Historical Snapshot: U.S. House Races in Minnesota
After picking up one seat in the 2006 election, the DFL eyes another in 2008. The retirement of Republican Jim Ramstad, after 18 years of service, opens up a competitive 6th Congressional District.
The DFL has enjoyed success in U.S. House races in recent years, particularly since 1976 when Minnesota began its current streak of voting for the Democratic presidential nominee in 8 straight elections. From 1976 to 2006 the DFL has won 80 of 129 contests compared to just 49 races for the GOP (this includes special elections).
But it took nearly a century from statehood for Democrats in Minnesota to gain a strong foothold in the state’s delegation to the House of Representatives. From 1857 to 1942, the last election before the union of the Farmer-Labor and Democratic parties in 1944, Republicans won 81 percent of all Congressional races, or 239 seats. Candidates from the Farmer-Labor and Democratic party collectively won only 49 races during this 85-year span, or just 17 percent. Other third parties won 7 seats, or 2 percent.

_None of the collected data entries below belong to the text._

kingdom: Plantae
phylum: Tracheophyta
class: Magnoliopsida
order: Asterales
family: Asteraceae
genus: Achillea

From elections held at the end of FDR’s presidency in 1944 through the 1974 election after Richard Nixon’s resignation, the Democratic and Farmer-Labor Party merger helped to minimize the Minnesota Republican Party’s footprint in Congress; Republicans won 79 of 138 races (57 percent) during that span, with the DFL winning 59 races (43 percent). In the 30 years since, from 1976 to 2006, the DFL won 62 percent of Gopher State U.S. House contests, compared to 37 percent for the GOP.
For more details on Minnesota election results, visit the Center’s Historical Election Archive—the most complete on-line historical database of Upper Midwestern statewide and district-level election returns: www.politicsandgovernance.org/elections/election_data.html
1. “Jim Ramstad…6th Congressional District” In the same sentence?? (he likely visited the constituency a number of times, both during and after his House tenure)
2. The union of Farmer-Labor and Democratic parties is one the most successful political mergers anywhere, certainly more so than the union of the Liberal and Social Democratic parties in the UK, or even of the Democratic and Nonpartisan League parties of adjoining ND.